The cell below should be mostly familiar - we first use plt.subplots() to create a new Figure object with a single Axes, using the Irish Transverse Mercator projection (EPSG:2157).

Next, we use ax.imshow() to display the image, using ccrs.PlateCarree() (documentation) as the transform (this corresponds to a projected coordinate system whose easting and northing coordinates correspond to latitude/longitude).

To confirm that our DEM is displayed in the correct location, we can also use ax.coastlines() (documentation) to add a high-resolution (global) coastline in red.

Finally, we set the map extent to the boundaries of our image (remembering to include the corresponding CRS). We should see a black and white elevation map of Northern Ireland (as well as adjacent areas of the Republic of Ireland and Scotland), with coastlines plotted overtop the DEM in red:

fig, ax = plt.subplots(1, 1, subplot_kw=dict(projection=ccrs.epsg(2157)))
ax.imshow(dem[0], cmap='gray', vmin=0, vmax=400, transform=ccrs.PlateCarree(), extent=[xmin, xmax, ymin, ymax]) # display band 0 as a grayscale image, stretched between 0 and 400
ax.coastlines(color='r') # plot coastlines on the map

ax.set_extent([xmin, xmax, ymin, ymax], crs=ccrs.PlateCarree()) # set the extent to the image extent
a black and white elevation map of Northern Ireland, with coastlines shown in red.

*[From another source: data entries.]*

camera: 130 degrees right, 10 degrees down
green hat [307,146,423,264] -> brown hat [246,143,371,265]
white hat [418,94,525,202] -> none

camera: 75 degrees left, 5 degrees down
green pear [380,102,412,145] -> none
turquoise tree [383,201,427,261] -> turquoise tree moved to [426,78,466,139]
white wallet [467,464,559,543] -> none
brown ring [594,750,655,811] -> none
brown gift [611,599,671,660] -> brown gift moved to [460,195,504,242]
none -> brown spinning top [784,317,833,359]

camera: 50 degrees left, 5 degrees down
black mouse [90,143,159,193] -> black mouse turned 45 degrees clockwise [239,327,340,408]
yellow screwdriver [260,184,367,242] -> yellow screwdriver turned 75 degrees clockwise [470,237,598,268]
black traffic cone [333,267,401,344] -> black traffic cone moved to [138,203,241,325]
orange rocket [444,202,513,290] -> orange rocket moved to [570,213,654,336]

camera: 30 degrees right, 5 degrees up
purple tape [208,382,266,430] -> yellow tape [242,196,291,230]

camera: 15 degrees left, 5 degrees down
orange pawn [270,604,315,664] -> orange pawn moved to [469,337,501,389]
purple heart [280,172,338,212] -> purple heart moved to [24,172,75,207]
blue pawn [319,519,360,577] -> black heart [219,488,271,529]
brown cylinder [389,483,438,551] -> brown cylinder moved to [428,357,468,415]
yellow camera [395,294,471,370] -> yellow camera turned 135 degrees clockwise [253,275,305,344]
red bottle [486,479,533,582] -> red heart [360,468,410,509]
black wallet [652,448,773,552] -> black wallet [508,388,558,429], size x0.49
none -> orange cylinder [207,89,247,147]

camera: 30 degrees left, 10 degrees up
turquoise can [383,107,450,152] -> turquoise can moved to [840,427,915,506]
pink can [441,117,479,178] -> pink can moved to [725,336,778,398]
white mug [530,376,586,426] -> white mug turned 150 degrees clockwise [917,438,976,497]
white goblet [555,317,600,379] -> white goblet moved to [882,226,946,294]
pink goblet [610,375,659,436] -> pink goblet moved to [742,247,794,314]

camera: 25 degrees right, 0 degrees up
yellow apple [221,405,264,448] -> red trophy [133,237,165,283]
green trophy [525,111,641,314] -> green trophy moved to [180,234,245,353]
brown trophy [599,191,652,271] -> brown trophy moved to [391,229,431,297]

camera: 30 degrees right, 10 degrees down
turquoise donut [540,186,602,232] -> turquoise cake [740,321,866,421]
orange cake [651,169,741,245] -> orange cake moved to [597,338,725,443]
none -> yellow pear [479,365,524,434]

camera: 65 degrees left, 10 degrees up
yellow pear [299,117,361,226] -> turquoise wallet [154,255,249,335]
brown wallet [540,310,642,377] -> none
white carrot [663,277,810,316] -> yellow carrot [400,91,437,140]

And that’s it. You can also confirm that this worked by opening ASTDEM_Mosaic.tif in QGIS or ArcGIS (or by using the techniques we introduced in the previous exercise…). NASA EarthData is an incredible resource for earth observation data, with hundreds of freely available datasets. Using earthaccess, you can programmatically search for and download those data, ensuring that your searches are reproducible and freeing you up to spend more time analyzing the data.

In combination with tools such as xarray (documentation), you can even use earthaccess to “stream” datasets without even needing to download them locally. For examples of this, check out some of the tutorials provided with earthaccess, such as this one that shows how to access sea level rise data in the cloud.

exercises and next steps#

That’s all for this week’s exercises. For some additional practice:

  • using the documentation for rasterio.merge.merge(), along with your previous work in the module, re-project the mosaicked DEM to Irish Transverse Mercator with 30 m grid spacing, using bilinear resampling instead of the default nearest neighbor resampling.

  • after mosaicking and reprojecting the DEM, clip the mosaick to the outline of Northern Ireland, so that elevations outside of the boundary are set to NoData.

  • as you have seen, the ASTER GDEM isn’t the only elevation dataset available from NASA EarthData. Using what you have learned so far, try downloading a different dataset, such as the SRTM 30m (1 arcsecond) DEM, or the NASADEM 30m (1 arcsecond) DEM. After downloading and mosaicking individual granules, try comparing the SRTM and ASTER GDEM to each other by differencing the two rasters (note that you may first need to crop the two DEMs so that they have the same extent and pixel spacing; see one potential solution here).

notes and references#

1

on Windows, some programs may look for a _netrc file in your Home directory, rather than .netrc.